On va encore se faire tuer pour la sainte République » : ainsi parle le lieutenant Benoist, en janvier 1871, au combat d’Auvours. On y retrouve le parfum paradoxal de l’engagement des « Volontaires de l’Ouest » pendant la guerre de 1870. Ces derniers ne sont rien d’autre que les zouaves pontificaux, ceux-là même qui, créés dix ans plus tôt afin de défendre le trône de Pierre, se sont illustrés en Italie face aux libéraux et aux chemises rouges. Essentiellement composés de Français de l’Ouest (Bretons, Vendéens, Angevins…), les bataillons de zouaves pontificaux ont pour eux le prestige d’une noble cause et le panache d’un uniforme exotique. Leur popularité est telle qu’ils attirent à eux des volontaires venus de pays voisins (Belges, Néerlandais) mais aussi d’outre-Atlantique (Canadiens français, issus de l’actuel Québec). Chez de nombreux volontaires français, la cause pontificale a pris le relais du combat royaliste pour la légitimité. A défaut de pouvoir combattre pour le roi, on défend le pape…
Leur engagement en France est méconnu, épisode obscur d’une guerre oubliée. Cette amnésie fait du livre de Patrick Nouaille-Degorce (éditions Edilys) un ouvrage précieux.
En juillet 1870, alors que France et Prusse entrent en guerre l’une contre l’autre, le patrimoine du Saint-Siège est réduit au seul Latium. Les événements s’accélèrent et, sitôt Rome prise (le 20 septembre), la situation est claire pour les zouaves pontificaux français : leur pays les attend. Un premier navire débarque en rade de Toulon dès le 27 septembre 1870. La situation française est critique et confuse : le 1er septembre, les Prussiens ont remporté Sedan et fait prisonnier l’empereur. Le 4, la République a été proclamée à Paris. Les zouaves royalistes vont donc défendre non seulement la France mais aussi, par la force des choses, la toute jeune République. Dans ce contexte chaotique, les zouaves peuvent paraître encombrants. Pourtant, comme le rappelle l’auteur, les « soldats du pape » combattront joyeusement : on les surnommera même les « zouaves du vieux Crémieux » !

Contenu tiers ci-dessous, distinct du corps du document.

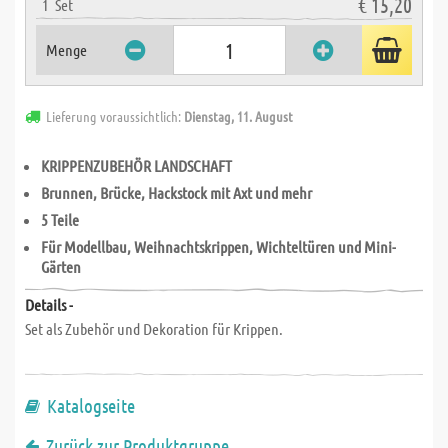
€ 15,20
1
Set
Menge
Lieferung voraussichtlich:
Dienstag, 11. August
KRIPPENZUBEHÖR LANDSCHAFT
Brunnen, Brücke, Hackstock mit Axt und mehr
5 Teile
Für Modellbau, Weihnachtskrippen, Wichteltüren und Mini-
Gärten
Details -
Set als Zubehör und Dekoration für Krippen.
Katalogseite
Zurück zur Produktgruppe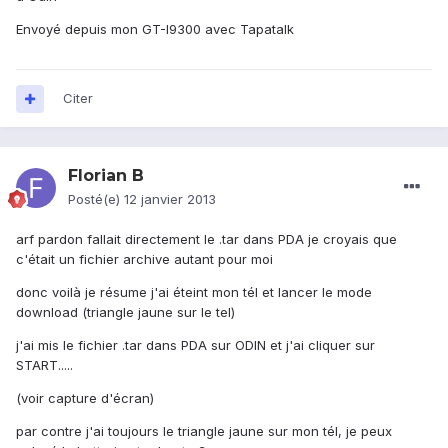
Envoyé depuis mon GT-I9300 avec Tapatalk
Citer
Florian B
Posté(e)
12 janvier 2013
arf pardon fallait directement le .tar dans PDA je croyais que
c'était un fichier archive autant pour moi
donc voilà je résume j'ai éteint mon tél et lancer le mode
download (triangle jaune sur le tel)
j'ai mis le fichier .tar dans PDA sur ODIN et j'ai cliquer sur
START.....
(voir capture d'écran)
par contre j'ai toujours le triangle jaune sur mon tél, je peux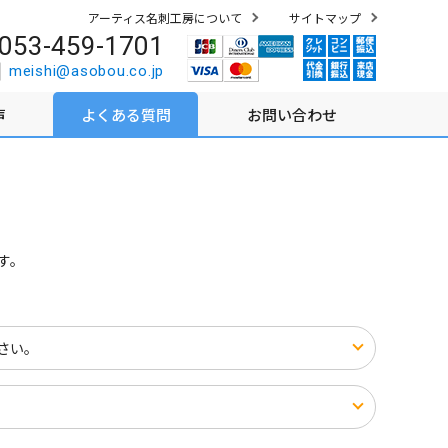
アーティス名刺工房について
サイトマップ
053-459-1701
meishi@asobou.co.jp
声
よくある質問
お問い合わせ
す。
さい。
。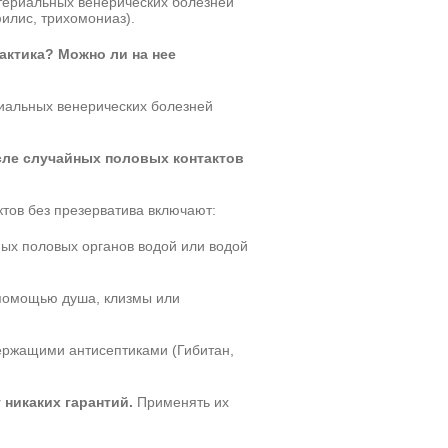
териальных венерических болезней
илис, трихомониаз).
ктика? Можно ли на нее
иальных венерических болезней
сле случайных половых контактов
тов без презерватива включают:
ых половых органов водой или водой
 помощью душа, клизмы или
ержащими антисептиками (Гибитан,
 никаких гарантий.
Применять их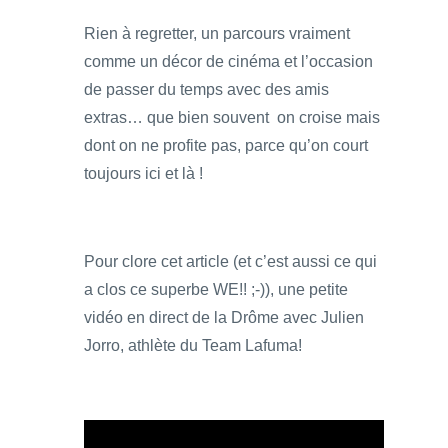
Rien à regretter, un parcours vraiment
comme un décor de cinéma et l’occasion
de passer du temps avec des amis
extras… que bien souvent on croise mais
dont on ne profite pas, parce qu’on court
toujours ici et là !
Pour clore cet article (et c’est aussi ce qui
a clos ce superbe WE!! ;-)), une petite
vidéo en direct de la Drôme avec Julien
Jorro, athlète du Team Lafuma!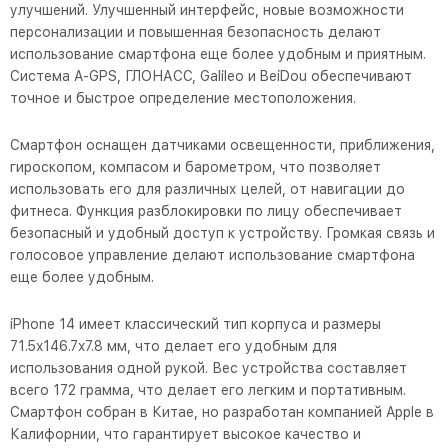
улучшений. Улучшенный интерфейс, новые возможности
персонализации и повышенная безопасность делают
использование смартфона еще более удобным и приятным.
Система A-GPS, ГЛОНАСС, Galileo и BeiDou обеспечивают
точное и быстрое определение местоположения.
Смартфон оснащен датчиками освещенности, приближения,
гироскопом, компасом и барометром, что позволяет
использовать его для различных целей, от навигации до
фитнеса. Функция разблокировки по лицу обеспечивает
безопасный и удобный доступ к устройству. Громкая связь и
голосовое управление делают использование смартфона
еще более удобным.
iPhone 14 имеет классический тип корпуса и размеры
71.5x146.7x7.8 мм, что делает его удобным для
использования одной рукой. Вес устройства составляет
всего 172 грамма, что делает его легким и портативным.
Смартфон собран в Китае, но разработан компанией Apple в
Калифорнии, что гарантирует высокое качество и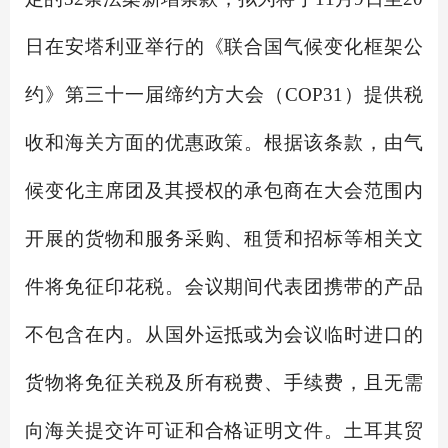
日在安塔利亚举行的《联合国气候变化框架公
约》第三十一届缔约方大会（COP31）提供税
收和海关方面的优惠政策。根据该条款，由气
候变化主席团及其授权的承包商在大会范围内
开展的货物和服务采购、租赁和招标等相关文
件将免征印花税。会议期间代表团携带的产品
不包含在内。从国外运抵或为会议临时进口的
货物将免征关税及所有税费、手续费，且无需
向海关提交许可证和合格证明文件。土耳其贸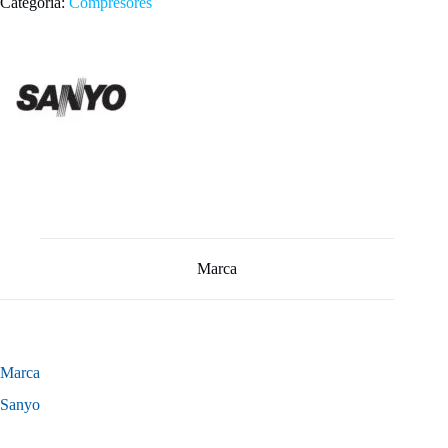
Categoría:
Compresores
Marca
Marca
Sanyo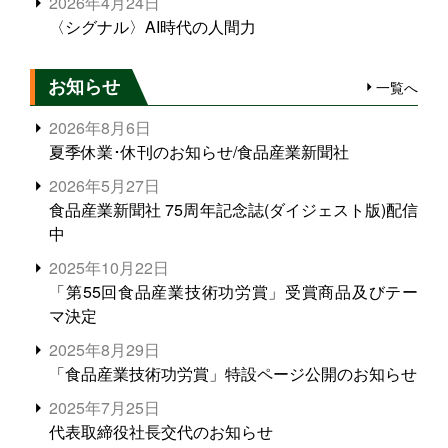
2026年4月24日
〈シグナル〉AI時代の人間力
お知らせ
一覧へ
2026年8月6日
夏季休業･休刊のお知らせ/食品産業新聞社
2026年5月27日
食品産業新聞社 75周年記念誌(ダイジェスト版)配信
中
2025年10月22日
「第55回食品産業技術功労賞」受賞商品及びテー
マ決定
2025年8月29日
「食品産業技術功労賞」特設ページ公開のお知らせ
2025年7月25日
代表取締役社長交代のお知らせ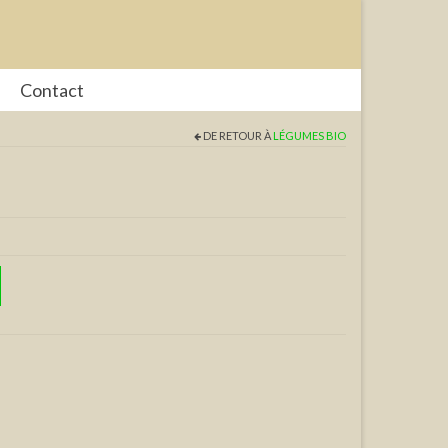
Contact
DE RETOUR À
LÉGUMES BIO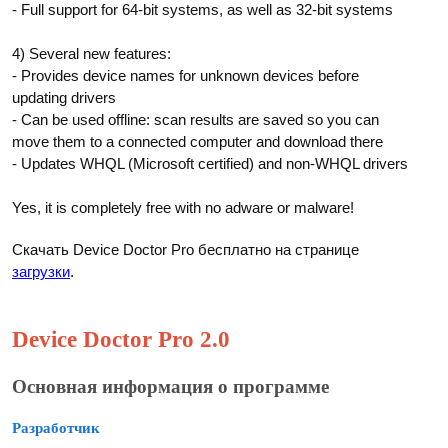
- Full support for 64-bit systems, as well as 32-bit systems
4) Several new features:
- Provides device names for unknown devices before
updating drivers
- Can be used offline: scan results are saved so you can
move them to a connected computer and download there
- Updates WHQL (Microsoft certified) and non-WHQL drivers
Yes, it is completely free with no adware or malware!
Скачать Device Doctor Pro бесплатно на странице
загрузки
.
Device Doctor Pro 2.0
Основная информация о программе
Разработчик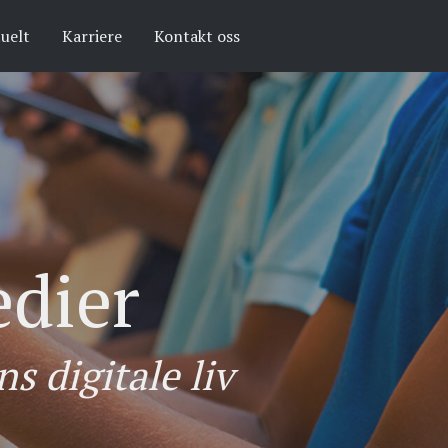
uelt
Karriere
Kontakt oss
edier
s digitale liv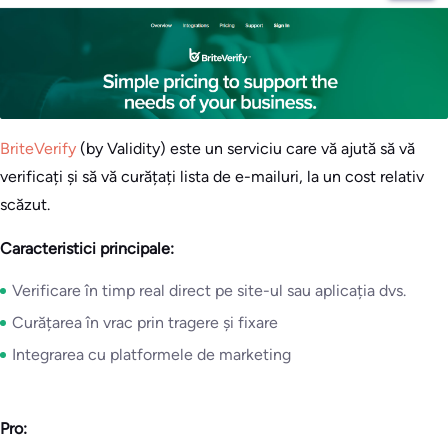
BriteVerify
(by Validity) este un serviciu care vă ajută să vă
verificați și să vă curățați lista de e-mailuri, la un cost relativ
scăzut.
Caracteristici principale:
Verificare în timp real direct pe site-ul sau aplicația dvs.
Curățarea în vrac prin tragere și fixare
Integrarea cu platformele de marketing
Pro: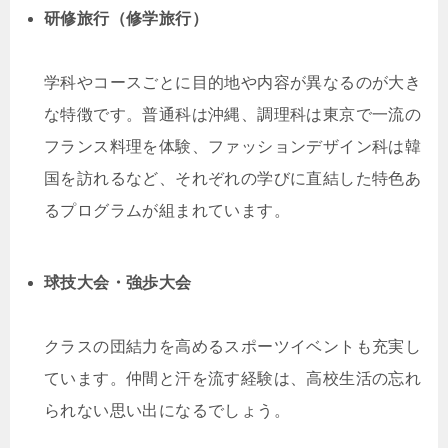
研修旅行（修学旅行）
学科やコースごとに目的地や内容が異なるのが大き
な特徴です。普通科は沖縄、調理科は東京で一流の
フランス料理を体験、ファッションデザイン科は韓
国を訪れるなど、それぞれの学びに直結した特色あ
るプログラムが組まれています。
球技大会・強歩大会
クラスの団結力を高めるスポーツイベントも充実し
ています。仲間と汗を流す経験は、高校生活の忘れ
られない思い出になるでしょう。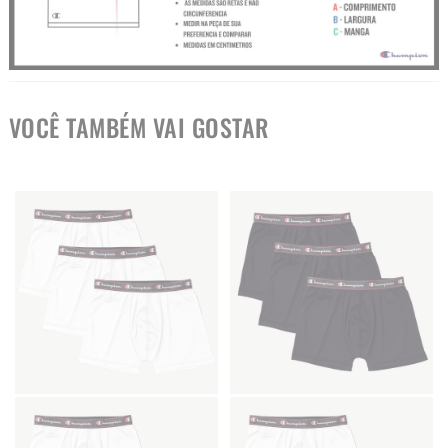
VOCÊ TAMBÉM VAI GOSTAR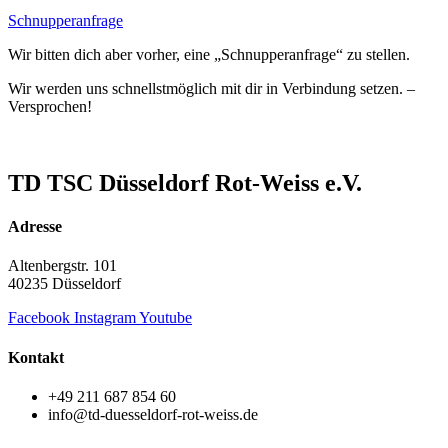
Schnupperanfrage
Wir bitten dich aber vorher, eine „Schnupperanfrage“ zu stellen.
Wir werden uns schnellstmöglich mit dir in Verbindung setzen. –
Versprochen!
TD TSC Düsseldorf Rot-Weiss e.V.
Adresse
Altenbergstr. 101
40235 Düsseldorf
Facebook
Instagram
Youtube
Kontakt
+49 211 687 854 60
info@td-duesseldorf-rot-weiss.de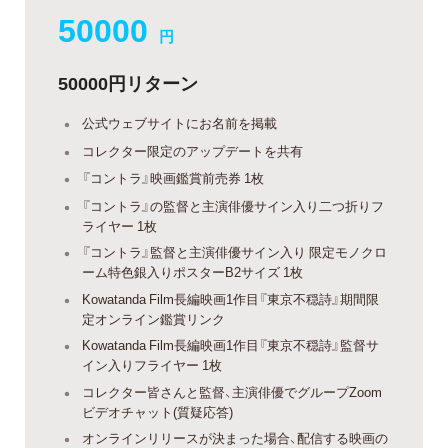
50000
円
50000円リターン
公式ウェブサイトにお名前を掲載
コレクター限定のアップデートを共有
『コントラ』映画鑑賞前売券 1枚
『コントラ』の監督と主演俳優サイン入り二つ折りフ
ライヤー 1枚
『コントラ』監督と主演俳優サイン入り 限定モノクロ
ーム特色銀入りポスターB2サイズ 1枚
Kowatanda Film長編映画1作目『東京不穏詩』期間限
定オンライン鑑賞リンク
Kowatanda Film長編映画1作目『東京不穏詩』監督サ
イン入りフライヤー 1枚
コレクター皆さんと監督、主演俳優でグループZoom
ビデオチャット(質疑応答)
オンラインリリースが決まった場合、配信する映画の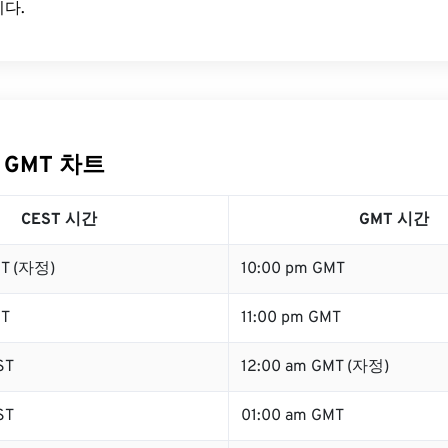
다.
 GMT 차트
CEST 시간
GMT 시간
ST (자정)
10:00 pm GMT
ST
11:00 pm GMT
ST
12:00 am GMT (자정)
ST
01:00 am GMT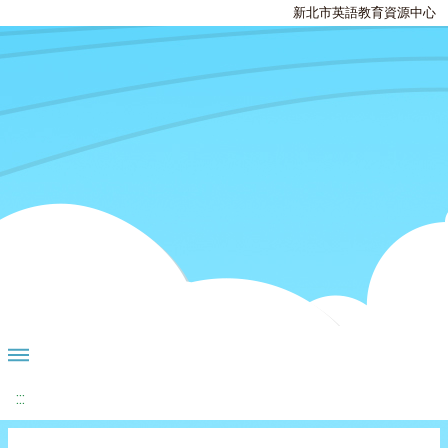
新北市英語教育資源中心
:::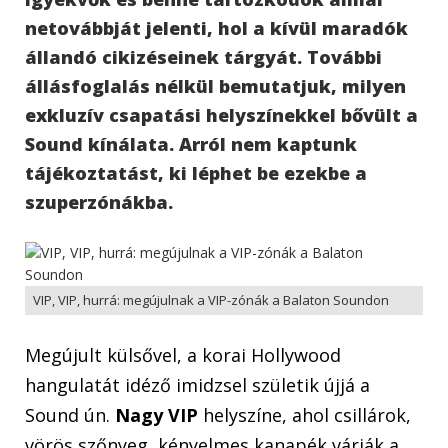
netovábbját jelenti, hol a kívül maradók
állandó cikizéseinek tárgyát. További
állásfoglalás nélkül bemutatjuk, milyen
exkluzív csapatási helyszínekkel bővült a
Sound kínálata. Arról nem kaptunk
tájékoztatást, ki léphet be ezekbe a
szuperzónákba.
VIP, VIP, hurrá: megújulnak a VIP-zónák a Balaton Soundon
Megújult külsővel, a korai Hollywood
hangulatát idéző imidzsel születik újjá a
Sound ún.
Nagy VIP
helyszíne, ahol csillárok,
vörös szőnyeg, kényelmes kanapék várják a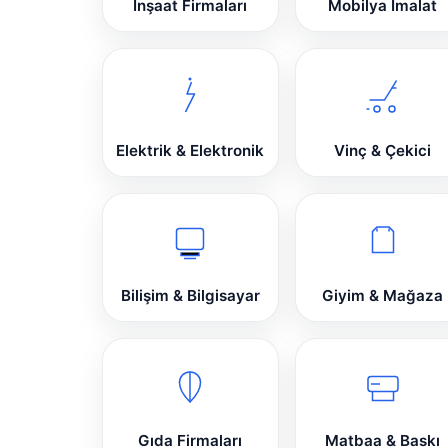
İnşaat Firmaları
Mobilya İmalat
Elektrik & Elektronik
Vinç & Çekici
Bilişim & Bilgisayar
Giyim & Mağaza
Gıda Firmaları
Matbaa & Baskı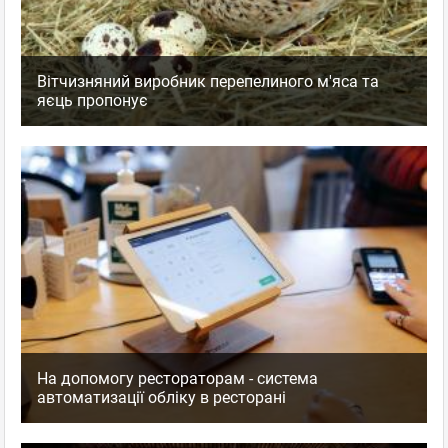
Вітчизняний виробник перепелиного м'яса та
яєць пропонує
На допомогу рестораторам - система
автоматизації обліку в ресторані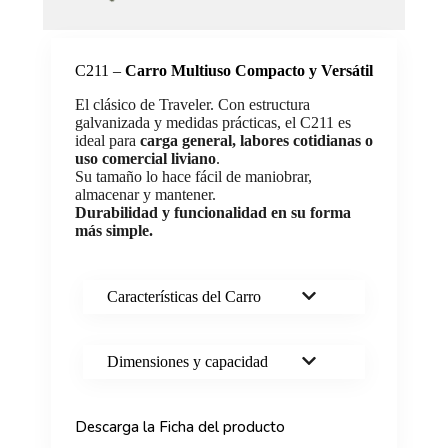
C211 –
Carro Multiuso Compacto y Versátil
El clásico de Traveler. Con estructura
galvanizada y medidas prácticas, el C211 es
ideal para
carga general, labores cotidianas o
uso comercial liviano
.
Su tamaño lo hace fácil de maniobrar,
almacenar y mantener.
Durabilidad y funcionalidad en su forma
más simple.
Características del Carro
Dimensiones y capacidad
Descarga la Ficha del producto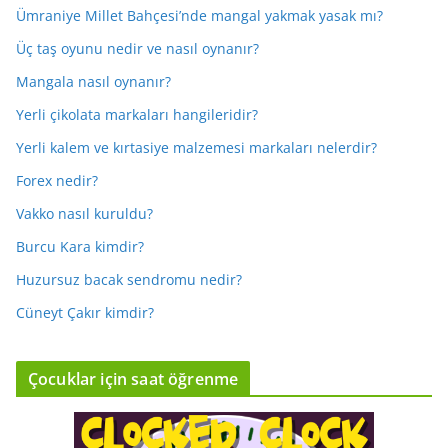
Ümraniye Millet Bahçesi’nde mangal yakmak yasak mı?
Üç taş oyunu nedir ve nasıl oynanır?
Mangala nasıl oynanır?
Yerli çikolata markaları hangileridir?
Yerli kalem ve kırtasiye malzemesi markaları nelerdir?
Forex nedir?
Vakko nasıl kuruldu?
Burcu Kara kimdir?
Huzursuz bacak sendromu nedir?
Cüneyt Çakır kimdir?
Çocuklar için saat öğrenme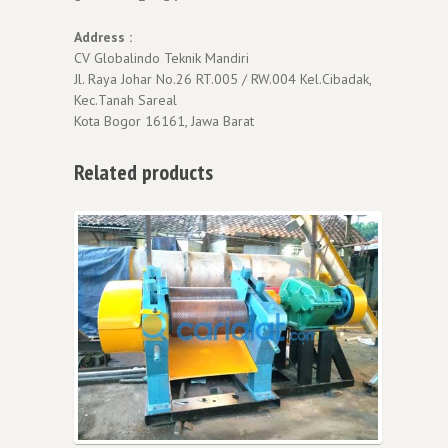
Address :
CV Globalindo Teknik Mandiri
Jl. Raya Johar No.26 RT.005 / RW.004 Kel.Cibadak,
Kec.Tanah Sareal
Kota Bogor 16161, Jawa Barat
Related products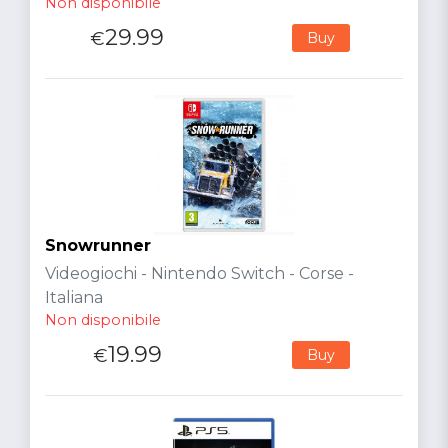
Non disponibile
29.99
€
Buy
Snowrunner
Videogiochi - Nintendo Switch - Corse -
Italiana
Non disponibile
19.99
€
Buy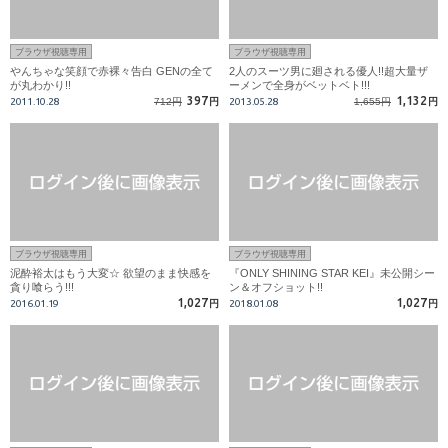
ブラウザ視聴専用
ブラウザ視聴専用
やんちゃな笑顔で赤裸々告白 GENの全て
2人のスーツ男に廻される優人!!超大量ザ
が丸わかり!!
ーメンで全身がベットベト!!!
397
1,132
2011.10.28
712円
円
2013.05.28
1,655円
円
ブラウザ視聴専用
ブラウザ視聴専用
泥酔裕太はもう大変☆ 欲望のまま快感を
『ONLY SHINING STAR KEI』未公開シー
貪り喰らう!!!
ン＆オフショット!!
1,027
1,027
2016.01.19
円
2018.01.08
円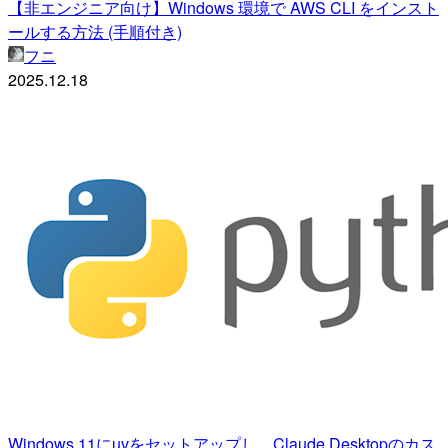
【非エンジニア向け】Windows 環境で AWS CLI をインスト
ールする方法 (手順付き)
フニ
2025.12.18
Windows 11にuvをセットアップし、Claude Desktopのカス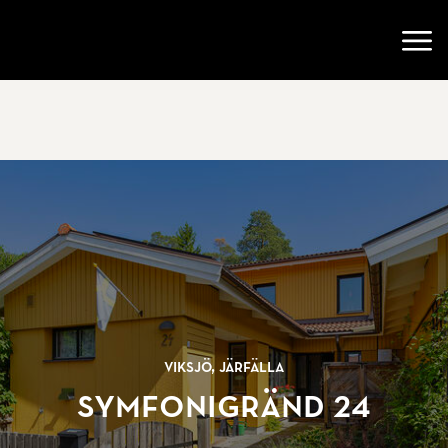
Gå till startsidan
Öppn
Viksjö, Järfälla
Symfonigränd 24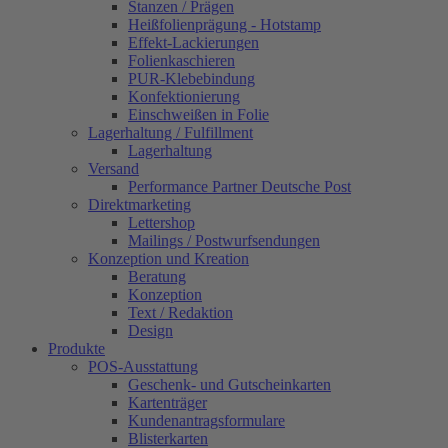
Stanzen / Prägen
Heißfolienprägung - Hotstamp
Effekt-Lackierungen
Folienkaschieren
PUR-Klebebindung
Konfektionierung
Einschweißen in Folie
Lagerhaltung / Fulfillment
Lagerhaltung
Versand
Performance Partner Deutsche Post
Direktmarketing
Lettershop
Mailings / Postwurfsendungen
Konzeption und Kreation
Beratung
Konzeption
Text / Redaktion
Design
Produkte
POS-Ausstattung
Geschenk- und Gutscheinkarten
Kartenträger
Kundenantragsformulare
Blisterkarten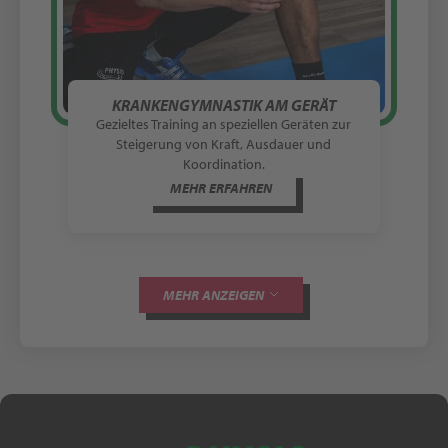
KRANKENGYMNASTIK AM GERÄT
Gezieltes Training an speziellen Geräten zur
Steigerung von Kraft, Ausdauer und
Koordination.
MEHR ERFAHREN
MEHR ANZEIGEN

Les Volontaires sont rattachés au 17e corps d’armée du général de Sonis et marcheront, bannière frappée du Sacré-Cœur claquant au vent, comme lors de la prise du village de Loigny. Menés par de fortes personnalités (Charrette), les Volontaires de l’Ouest seront une lumière d’espoir dans cette guerre courte et désastreuse. L’auteur n’oublie rien des tribulations et des combats de ces guerriers méconnus, qui incarnent aussi une facette de la rechristianisation française : combattant pour les deux patries terrestre et céleste, ils sont consacrés en mai 1871 au Sacré-Cœur de Jésus. Une dévotion puissante à l’époque, quelque temps avant le « Vœu national » qui allait accoucher d’une basilique à Montmartre.
Tugdual Fréhel – Présent
Patrick Nouaille-Degorce, Les Volontaires de l’Ouest dans la guerre de 1870-1871, Edilys, 146 pages.